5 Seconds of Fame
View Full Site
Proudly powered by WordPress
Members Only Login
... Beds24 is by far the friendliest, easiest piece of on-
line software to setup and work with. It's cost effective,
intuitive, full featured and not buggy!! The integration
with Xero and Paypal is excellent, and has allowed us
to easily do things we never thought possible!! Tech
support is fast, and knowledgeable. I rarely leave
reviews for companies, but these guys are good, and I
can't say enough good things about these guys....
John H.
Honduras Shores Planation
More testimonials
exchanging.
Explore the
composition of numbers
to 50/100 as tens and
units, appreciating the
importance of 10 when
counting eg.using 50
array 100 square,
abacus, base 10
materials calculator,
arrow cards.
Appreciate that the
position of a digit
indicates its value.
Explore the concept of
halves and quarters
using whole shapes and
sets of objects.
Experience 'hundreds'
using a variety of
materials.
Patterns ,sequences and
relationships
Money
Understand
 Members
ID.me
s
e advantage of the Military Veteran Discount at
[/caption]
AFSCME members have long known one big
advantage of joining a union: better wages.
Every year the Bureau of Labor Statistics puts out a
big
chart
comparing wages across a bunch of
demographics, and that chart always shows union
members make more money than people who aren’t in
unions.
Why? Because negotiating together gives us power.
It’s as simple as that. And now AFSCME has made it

········

### WORK ITEM
Find the word "advantage" in the listing above. Copy each line where it appears.

### YOUR RESPONSE
e advantage of the Military Veteran Discount at
advantage of joining a union: better wages.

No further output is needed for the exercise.